The four school officials jumped. They stepped away from Tara.
“Y-y-your parents should be arriving any moment,” the woman struggled to say.
It was early in the day, but Tara’s school day was over. She stared out of the back window of her parents’ car.
Robert and Emily Jamison had little to say. They also had little to say when the school administrators issued them an ultimatum. Due to pressure from concerned parents, Tara would not be allowed to return to school until she received a psychiatric evaluation.
“Tara,” Robert began,
“You don’t have to say it. We’re moving again.”
Robert looked at Tara in the rear-view mirror.
“Not this time, Baby.”
“You’re not going to allow them to blame me for what happened!” Tara shrieked.
“They’re not blaming you,” Emily said. “They are only asking—
”
“They’re not asking anything! They think I’m insane!”
“They have a school full of children to think about, Tara,” Robert said.
“Why can’t we just leave? We certainly have no problem jumping whenever the army says so!”
“It’s not the same thing, Honey,” Emily said.
“You’re right, Mother. And you won’t have to worry about moving me again.”
“What are you talking about?” Robert asked.
Tara stared out of the window again.
“They’re going to put me away.”
Three
The McIntyres
Branson, Missouri
Elizabeth and Dallas McIntyre hurried inside the castle ahead of the others. They searched every room looking for Dallas’s sister Mary and her husband Frederick Montgomery. Mary and Frederick died on the same day as the McIntyre family. The Montgomerys had returned to offer their relatives passage beyond the in-between world— where they had been ghosts for five hundred years.

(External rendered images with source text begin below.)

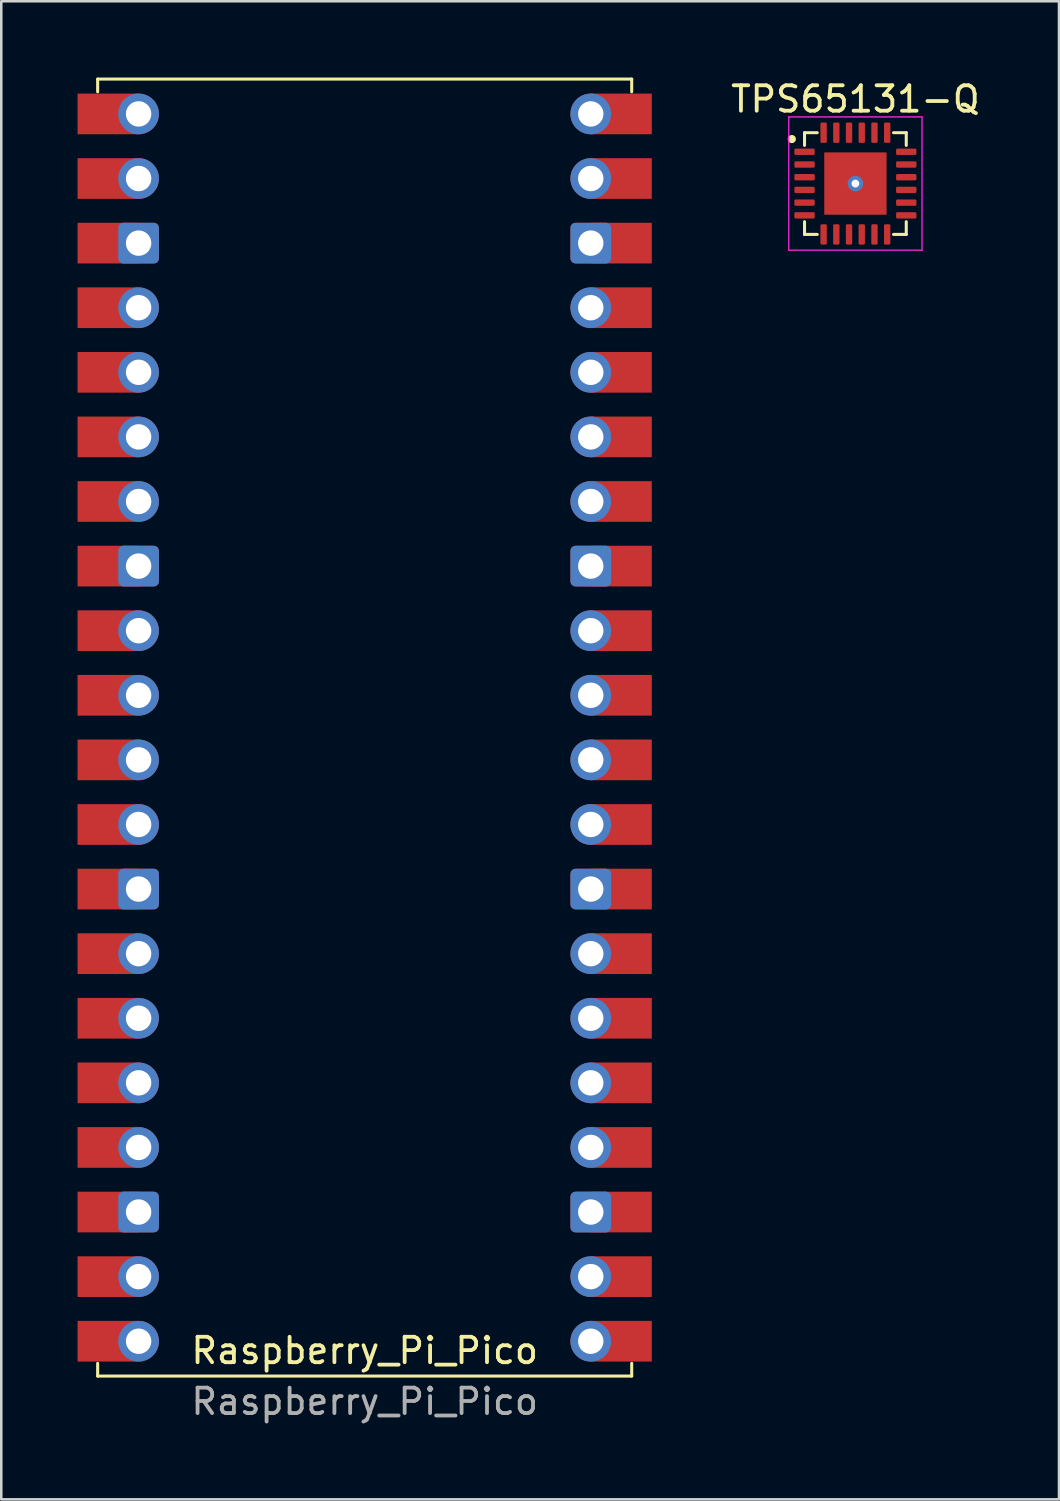
<source format=kicad_pcb>
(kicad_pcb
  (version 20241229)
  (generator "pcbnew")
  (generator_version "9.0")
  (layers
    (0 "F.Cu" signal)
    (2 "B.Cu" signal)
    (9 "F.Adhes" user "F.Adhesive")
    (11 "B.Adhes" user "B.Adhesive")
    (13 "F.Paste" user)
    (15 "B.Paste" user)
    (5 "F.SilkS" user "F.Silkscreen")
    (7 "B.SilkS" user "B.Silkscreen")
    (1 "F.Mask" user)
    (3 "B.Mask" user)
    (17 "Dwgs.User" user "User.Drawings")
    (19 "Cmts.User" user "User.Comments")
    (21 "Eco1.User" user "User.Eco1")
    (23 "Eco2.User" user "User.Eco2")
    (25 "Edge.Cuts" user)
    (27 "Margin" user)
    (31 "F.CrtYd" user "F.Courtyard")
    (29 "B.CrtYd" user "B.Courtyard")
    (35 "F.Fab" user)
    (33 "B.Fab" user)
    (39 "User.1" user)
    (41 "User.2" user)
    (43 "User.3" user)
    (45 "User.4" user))
  (footprint "TPS65131-Q"
    (layer "F.Cu")
    (at 30.586 4.168)
    (property "Reference" "TPS65131-Q" (at 0 -3.32 0) (layer "F.SilkS") (effects (font (size 1 1) (thickness 0.15))))
    (attr smd)
    (fp_line (start -2 -2) (end -1.5 -2) (stroke (width 0.12) (type solid)) (layer "F.SilkS"))
    (fp_line (start -2 -1.5) (end -2 -2) (stroke (width 0.12) (type solid)) (layer "F.SilkS"))
    (fp_line (start -2 1.5) (end -2 2) (stroke (width 0.12) (type solid)) (layer "F.SilkS"))
    (fp_line (start -2 2) (end -1.5 2) (stroke (width 0.12) (type solid)) (layer "F.SilkS"))
    (fp_line (start 1.5 -2) (end 2 -2) (stroke (width 0.12) (type solid)) (layer "F.SilkS"))
    (fp_line (start 1.5 2) (end 2 2) (stroke (width 0.12) (type solid)) (layer "F.SilkS"))
    (fp_line (start 2 -2) (end 2 -1.5) (stroke (width 0.12) (type solid)) (layer "F.SilkS"))
    (fp_line (start 2 2) (end 2 1.5) (stroke (width 0.12) (type solid)) (layer "F.SilkS"))
    (fp_circle (center -2.5 -1.75) (end -2.4 -1.75) (stroke (width 0.12) (type solid)) (fill yes) (layer "F.SilkS"))
    (fp_rect (start -1.14 -1.14) (end -0.14 -0.14) (stroke (width 0.12) (type solid)) (fill yes) (layer "F.Paste"))
    (fp_rect (start -1.14 0.14) (end -0.14 1.14) (stroke (width 0.12) (type solid)) (fill yes) (layer "F.Paste"))
    (fp_rect (start 0.14 -1.14) (end 1.14 -0.14) (stroke (width 0.12) (type solid)) (fill yes) (layer "F.Paste"))
    (fp_rect (start 0.14 0.14) (end 1.14 1.14) (stroke (width 0.12) (type solid)) (fill yes) (layer "F.Paste"))
    (fp_line (start -2.62 -2.62) (end -2.62 2.62) (stroke (width 0.05) (type solid)) (layer "F.CrtYd"))
    (fp_line (start -2.62 2.62) (end 2.62 2.62) (stroke (width 0.05) (type solid)) (layer "F.CrtYd"))
    (fp_line (start 2.62 -2.62) (end -2.62 -2.62) (stroke (width 0.05) (type solid)) (layer "F.CrtYd"))
    (fp_line (start 2.62 2.62) (end 2.62 -2.62) (stroke (width 0.05) (type solid)) (layer "F.CrtYd"))
    (pad "1" smd roundrect (at -2 -1.25) (size 0.8 0.25) (layers "F.Cu" "F.Mask" "F.Paste") (roundrect_rratio 0.2))
    (pad "2" smd roundrect (at -2 -0.75) (size 0.8 0.25) (layers "F.Cu" "F.Mask" "F.Paste") (roundrect_rratio 0.2))
    (pad "3" smd roundrect (at -2 -0.25) (size 0.8 0.25) (layers "F.Cu" "F.Mask" "F.Paste") (roundrect_rratio 0.2))
    (pad "4" smd roundrect (at -2 0.25) (size 0.8 0.25) (layers "F.Cu" "F.Mask" "F.Paste") (roundrect_rratio 0.2))
    (pad "5" smd roundrect (at -2 0.75) (size 0.8 0.25) (layers "F.Cu" "F.Mask" "F.Paste") (roundrect_rratio 0.2))
    (pad "6" smd roundrect (at -2 1.25) (size 0.8 0.25) (layers "F.Cu" "F.Mask" "F.Paste") (roundrect_rratio 0.2))
    (pad "7" smd roundrect (at -1.25 2 90) (size 0.8 0.25) (layers "F.Cu" "F.Mask" "F.Paste") (roundrect_rratio 0.2))
    (pad "8" smd roundrect (at -0.75 2 90) (size 0.8 0.25) (layers "F.Cu" "F.Mask" "F.Paste") (roundrect_rratio 0.2))
    (pad "9" smd roundrect (at -0.25 2 90) (size 0.8 0.25) (layers "F.Cu" "F.Mask" "F.Paste") (roundrect_rratio 0.2))
    (pad "10" smd roundrect (at 0.25 2 90) (size 0.8 0.25) (layers "F.Cu" "F.Mask" "F.Paste") (roundrect_rratio 0.2))
    (pad "11" smd roundrect (at 0.75 2 90) (size 0.8 0.25) (layers "F.Cu" "F.Mask" "F.Paste") (roundrect_rratio 0.2))
    (pad "12" smd roundrect (at 1.25 2 90) (size 0.8 0.25) (layers "F.Cu" "F.Mask" "F.Paste") (roundrect_rratio 0.2))
    (pad "13" smd roundrect (at 2 1.25) (size 0.8 0.25) (layers "F.Cu" "F.Mask" "F.Paste") (roundrect_rratio 0.2))
    (pad "14" smd roundrect (at 2 0.75) (size 0.8 0.25) (layers "F.Cu" "F.Mask" "F.Paste") (roundrect_rratio 0.2))
    (pad "15" smd roundrect (at 2 0.25) (size 0.8 0.25) (layers "F.Cu" "F.Mask" "F.Paste") (roundrect_rratio 0.2))
    (pad "16" smd roundrect (at 2 -0.25) (size 0.8 0.25) (layers "F.Cu" "F.Mask" "F.Paste") (roundrect_rratio 0.2))
    (pad "17" smd roundrect (at 2 -0.75) (size 0.8 0.25) (layers "F.Cu" "F.Mask" "F.Paste") (roundrect_rratio 0.2))
    (pad "18" smd roundrect (at 2 -1.25) (size 0.8 0.25) (layers "F.Cu" "F.Mask" "F.Paste") (roundrect_rratio 0.2))
    (pad "19" smd roundrect (at 1.25 -2 90) (size 0.8 0.25) (layers "F.Cu" "F.Mask" "F.Paste") (roundrect_rratio 0.2))
    (pad "20" smd roundrect (at 0.75 -2 90) (size 0.8 0.25) (layers "F.Cu" "F.Mask" "F.Paste") (roundrect_rratio 0.2))
    (pad "21" smd roundrect (at 0.25 -2 90) (size 0.8 0.25) (layers "F.Cu" "F.Mask" "F.Paste") (roundrect_rratio 0.2))
    (pad "22" smd roundrect (at -0.25 -2 90) (size 0.8 0.25) (layers "F.Cu" "F.Mask" "F.Paste") (roundrect_rratio 0.2))
    (pad "23" smd roundrect (at -0.75 -2 90) (size 0.8 0.25) (layers "F.Cu" "F.Mask" "F.Paste") (roundrect_rratio 0.2))
    (pad "24" smd roundrect (at -1.25 -2 90) (size 0.8 0.25) (layers "F.Cu" "F.Mask" "F.Paste") (roundrect_rratio 0.2))
    (pad "25" thru_hole circle (at 0 0) (size 0.61 0.61) (drill 0.305) (layers "*.Cu" "F.Mask"))
    (pad "25" smd rect (at 0 0) (size 2.45 2.45) (layers "F.Cu" "F.Mask")))
  (footprint "Raspberry_Pi_Pico"
    (layer "F.Cu")
    (at 0.79 51.06)
    (property "Reference" "Raspberry_Pi_Pico" (at 10.5 -1 0) (unlocked yes) (layer "F.SilkS") (effects (font (size 1 1) (thickness 0.15))))
    (attr through_hole)
    (fp_line (start 0 -51) (end 0 -50.5) (stroke (width 0.12) (type solid)) (layer "F.SilkS"))
    (fp_line (start 0 -51) (end 21 -51) (stroke (width 0.12) (type solid)) (layer "F.SilkS"))
    (fp_line (start 0 0) (end 0 -0.5) (stroke (width 0.12) (type solid)) (layer "F.SilkS"))
    (fp_line (start 0 0) (end 21 0) (stroke (width 0.12) (type solid)) (layer "F.SilkS"))
    (fp_line (start 21 -51) (end 21 -50.5) (stroke (width 0.12) (type solid)) (layer "F.SilkS"))
    (fp_line (start 21 0) (end 21 -0.5) (stroke (width 0.12) (type solid)) (layer "F.SilkS"))
    (fp_text user "${REFERENCE}" (at 10.5 1 0) (unlocked yes) (layer "F.Fab") (effects (font (size 1 1) (thickness 0.15))))
    (pad "1" smd rect (at 0.41 -49.63) (size 2.4 1.6) (layers "F.Cu" "F.Mask" "F.Paste"))
    (pad "1" thru_hole circle (at 1.61 -49.63) (size 1.6 1.6) (drill 1) (layers "*.Cu" "*.Mask"))
    (pad "2" smd rect (at 0.41 -47.09) (size 2.4 1.6) (layers "F.Cu" "F.Mask" "F.Paste"))
    (pad "2" thru_hole circle (at 1.61 -47.09) (size 1.6 1.6) (drill 1) (layers "*.Cu" "*.Mask"))
    (pad "3" smd rect (at 0.41 -44.55) (size 2.4 1.6) (layers "F.Cu" "F.Mask" "F.Paste"))
    (pad "3" thru_hole roundrect (at 1.61 -44.55) (size 1.6 1.6) (drill 1) (layers "*.Cu" "*.Mask") (roundrect_rratio 0.125))
    (pad "4" smd rect (at 0.41 -42.01) (size 2.4 1.6) (layers "F.Cu" "F.Mask" "F.Paste"))
    (pad "4" thru_hole circle (at 1.61 -42.01) (size 1.6 1.6) (drill 1) (layers "*.Cu" "*.Mask"))
    (pad "5" smd rect (at 0.41 -39.47) (size 2.4 1.6) (layers "F.Cu" "F.Mask" "F.Paste"))
    (pad "5" thru_hole circle (at 1.61 -39.47) (size 1.6 1.6) (drill 1) (layers "*.Cu" "*.Mask"))
    (pad "6" smd rect (at 0.41 -36.93) (size 2.4 1.6) (layers "F.Cu" "F.Mask" "F.Paste"))
    (pad "6" thru_hole circle (at 1.61 -36.93) (size 1.6 1.6) (drill 1) (layers "*.Cu" "*.Mask"))
    (pad "7" smd rect (at 0.41 -34.39) (size 2.4 1.6) (layers "F.Cu" "F.Mask" "F.Paste"))
    (pad "7" thru_hole circle (at 1.61 -34.39) (size 1.6 1.6) (drill 1) (layers "*.Cu" "*.Mask"))
    (pad "8" smd rect (at 0.41 -31.85) (size 2.4 1.6) (layers "F.Cu" "F.Mask" "F.Paste"))
    (pad "8" thru_hole roundrect (at 1.61 -31.85) (size 1.6 1.6) (drill 1) (layers "*.Cu" "*.Mask") (roundrect_rratio 0.125))
    (pad "9" smd rect (at 0.41 -29.31) (size 2.4 1.6) (layers "F.Cu" "F.Mask" "F.Paste"))
    (pad "9" thru_hole circle (at 1.61 -29.31) (size 1.6 1.6) (drill 1) (layers "*.Cu" "*.Mask"))
    (pad "10" smd rect (at 0.41 -26.77) (size 2.4 1.6) (layers "F.Cu" "F.Mask" "F.Paste"))
    (pad "10" thru_hole circle (at 1.61 -26.77) (size 1.6 1.6) (drill 1) (layers "*.Cu" "*.Mask"))
    (pad "11" smd rect (at 0.41 -24.23) (size 2.4 1.6) (layers "F.Cu" "F.Mask" "F.Paste"))
    (pad "11" thru_hole circle (at 1.61 -24.23) (size 1.6 1.6) (drill 1) (layers "*.Cu" "*.Mask"))
    (pad "12" smd rect (at 0.41 -21.69) (size 2.4 1.6) (layers "F.Cu" "F.Mask" "F.Paste"))
    (pad "12" thru_hole circle (at 1.61 -21.69) (size 1.6 1.6) (drill 1) (layers "*.Cu" "*.Mask"))
    (pad "13" smd rect (at 0.41 -19.15) (size 2.4 1.6) (layers "F.Cu" "F.Mask" "F.Paste"))
    (pad "13" thru_hole roundrect (at 1.61 -19.15) (size 1.6 1.6) (drill 1) (layers "*.Cu" "*.Mask") (roundrect_rratio 0.125))
    (pad "14" smd rect (at 0.41 -16.61) (size 2.4 1.6) (layers "F.Cu" "F.Mask" "F.Paste"))
    (pad "14" thru_hole circle (at 1.61 -16.61) (size 1.6 1.6) (drill 1) (layers "*.Cu" "*.Mask"))
    (pad "15" smd rect (at 0.41 -14.07) (size 2.4 1.6) (layers "F.Cu" "F.Mask" "F.Paste"))
    (pad "15" thru_hole circle (at 1.61 -14.07) (size 1.6 1.6) (drill 1) (layers "*.Cu" "*.Mask"))
    (pad "16" smd rect (at 0.41 -11.53) (size 2.4 1.6) (layers "F.Cu" "F.Mask" "F.Paste"))
    (pad "16" thru_hole circle (at 1.61 -11.53) (size 1.6 1.6) (drill 1) (layers "*.Cu" "*.Mask"))
    (pad "17" smd rect (at 0.41 -8.99) (size 2.4 1.6) (layers "F.Cu" "F.Mask" "F.Paste"))
    (pad "17" thru_hole circle (at 1.61 -8.99) (size 1.6 1.6) (drill 1) (layers "*.Cu" "*.Mask"))
    (pad "18" smd rect (at 0.41 -6.45) (size 2.4 1.6) (layers "F.Cu" "F.Mask" "F.Paste"))
    (pad "18" thru_hole roundrect (at 1.61 -6.45) (size 1.6 1.6) (drill 1) (layers "*.Cu" "*.Mask") (roundrect_rratio 0.125))
    (pad "19" smd rect (at 0.41 -3.91) (size 2.4 1.6) (layers "F.Cu" "F.Mask" "F.Paste"))
    (pad "19" thru_hole circle (at 1.61 -3.91) (size 1.6 1.6) (drill 1) (layers "*.Cu" "*.Mask"))
    (pad "20" smd rect (at 0.41 -1.37) (size 2.4 1.6) (layers "F.Cu" "F.Mask" "F.Paste"))
    (pad "20" thru_hole circle (at 1.61 -1.37) (size 1.6 1.6) (drill 1) (layers "*.Cu" "*.Mask"))
    (pad "21" thru_hole circle (at 19.39 -1.37) (size 1.6 1.6) (drill 1) (layers "*.Cu" "*.Mask"))
    (pad "21" smd rect (at 20.59 -1.37) (size 2.4 1.6) (layers "F.Cu" "F.Mask" "F.Paste"))
    (pad "22" thru_hole circle (at 19.39 -3.91) (size 1.6 1.6) (drill 1) (layers "*.Cu" "*.Mask"))
    (pad "22" smd rect (at 20.59 -3.91) (size 2.4 1.6) (layers "F.Cu" "F.Mask" "F.Paste"))
    (pad "23" thru_hole roundrect (at 19.39 -6.45) (size 1.6 1.6) (drill 1) (layers "*.Cu" "*.Mask") (roundrect_rratio 0.125))
    (pad "23" smd rect (at 20.59 -6.45) (size 2.4 1.6) (layers "F.Cu" "F.Mask" "F.Paste"))
    (pad "24" thru_hole circle (at 19.39 -8.99) (size 1.6 1.6) (drill 1) (layers "*.Cu" "*.Mask"))
    (pad "24" smd rect (at 20.59 -8.99) (size 2.4 1.6) (layers "F.Cu" "F.Mask" "F.Paste"))
    (pad "25" thru_hole circle (at 19.39 -11.53) (size 1.6 1.6) (drill 1) (layers "*.Cu" "*.Mask"))
    (pad "25" smd rect (at 20.59 -11.53) (size 2.4 1.6) (layers "F.Cu" "F.Mask" "F.Paste"))
    (pad "26" thru_hole circle (at 19.39 -14.07) (size 1.6 1.6) (drill 1) (layers "*.Cu" "*.Mask"))
    (pad "26" smd rect (at 20.59 -14.07) (size 2.4 1.6) (layers "F.Cu" "F.Mask" "F.Paste"))
    (pad "27" thru_hole circle (at 19.39 -16.61) (size 1.6 1.6) (drill 1) (layers "*.Cu" "*.Mask"))
    (pad "27" smd rect (at 20.59 -16.61) (size 2.4 1.6) (layers "F.Cu" "F.Mask" "F.Paste"))
    (pad "28" thru_hole roundrect (at 19.39 -19.15) (size 1.6 1.6) (drill 1) (layers "*.Cu" "*.Mask") (roundrect_rratio 0.125))
    (pad "28" smd rect (at 20.59 -19.15) (size 2.4 1.6) (layers "F.Cu" "F.Mask" "F.Paste"))
    (pad "29" thru_hole circle (at 19.39 -21.69) (size 1.6 1.6) (drill 1) (layers "*.Cu" "*.Mask"))
    (pad "29" smd rect (at 20.59 -21.69) (size 2.4 1.6) (layers "F.Cu" "F.Mask" "F.Paste"))
    (pad "30" thru_hole circle (at 19.39 -24.23) (size 1.6 1.6) (drill 1) (layers "*.Cu" "*.Mask"))
    (pad "30" smd rect (at 20.59 -24.23) (size 2.4 1.6) (layers "F.Cu" "F.Mask" "F.Paste"))
    (pad "31" thru_hole circle (at 19.39 -26.77) (size 1.6 1.6) (drill 1) (layers "*.Cu" "*.Mask"))
    (pad "31" smd rect (at 20.59 -26.77) (size 2.4 1.6) (layers "F.Cu" "F.Mask" "F.Paste"))
    (pad "32" thru_hole circle (at 19.39 -29.31) (size 1.6 1.6) (drill 1) (layers "*.Cu" "*.Mask"))
    (pad "32" smd rect (at 20.59 -29.31) (size 2.4 1.6) (layers "F.Cu" "F.Mask" "F.Paste"))
    (pad "33" thru_hole roundrect (at 19.39 -31.85) (size 1.6 1.6) (drill 1) (layers "*.Cu" "*.Mask") (roundrect_rratio 0.125))
    (pad "33" smd rect (at 20.59 -31.85) (size 2.4 1.6) (layers "F.Cu" "F.Mask" "F.Paste"))
    (pad "34" thru_hole circle (at 19.39 -34.39) (size 1.6 1.6) (drill 1) (layers "*.Cu" "*.Mask"))
    (pad "34" smd rect (at 20.59 -34.39) (size 2.4 1.6) (layers "F.Cu" "F.Mask" "F.Paste"))
    (pad "35" thru_hole circle (at 19.39 -36.93) (size 1.6 1.6) (drill 1) (layers "*.Cu" "*.Mask"))
    (pad "35" smd rect (at 20.59 -36.93) (size 2.4 1.6) (layers "F.Cu" "F.Mask" "F.Paste"))
    (pad "36" thru_hole circle (at 19.39 -39.47) (size 1.6 1.6) (drill 1) (layers "*.Cu" "*.Mask"))
    (pad "36" smd rect (at 20.59 -39.47) (size 2.4 1.6) (layers "F.Cu" "F.Mask" "F.Paste"))
    (pad "37" thru_hole circle (at 19.39 -42.01) (size 1.6 1.6) (drill 1) (layers "*.Cu" "*.Mask"))
    (pad "37" smd rect (at 20.59 -42.01) (size 2.4 1.6) (layers "F.Cu" "F.Mask" "F.Paste"))
    (pad "38" thru_hole roundrect (at 19.39 -44.55) (size 1.6 1.6) (drill 1) (layers "*.Cu" "*.Mask") (roundrect_rratio 0.125))
    (pad "38" smd rect (at 20.59 -44.55) (size 2.4 1.6) (layers "F.Cu" "F.Mask" "F.Paste"))
    (pad "39" thru_hole circle (at 19.39 -47.09) (size 1.6 1.6) (drill 1) (layers "*.Cu" "*.Mask"))
    (pad "39" smd rect (at 20.59 -47.09) (size 2.4 1.6) (layers "F.Cu" "F.Mask" "F.Paste"))
    (pad "40" thru_hole circle (at 19.39 -49.63) (size 1.6 1.6) (drill 1) (layers "*.Cu" "*.Mask"))
    (pad "40" smd rect (at 20.59 -49.63) (size 2.4 1.6) (layers "F.Cu" "F.Mask" "F.Paste")))
  (gr_rect
    (start -3 -3)
    (end 38.592 55.908)
    (stroke (width 0.1) (type default))
    (fill no)
    (layer "Edge.Cuts")))
</source>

When Dallas and Elizabeth found the castle empty, Elizabeth wept quietly. Dallas put his arms around her.
“We knew that they would be gone, Lizzie.”
“I know,” Elizabeth said. “But I couldn’t help but hope that…that they might stay for a while.”
“Do you regret our decision to stay?” Dallas asked.
Elizabeth turned and looked at the McFadden family. Oliver and Gwendoline had been missing and presumed dead for over six months. Holly’s Uncle Seth passed away recently, leaving Holly to believe that she was all alone in this world.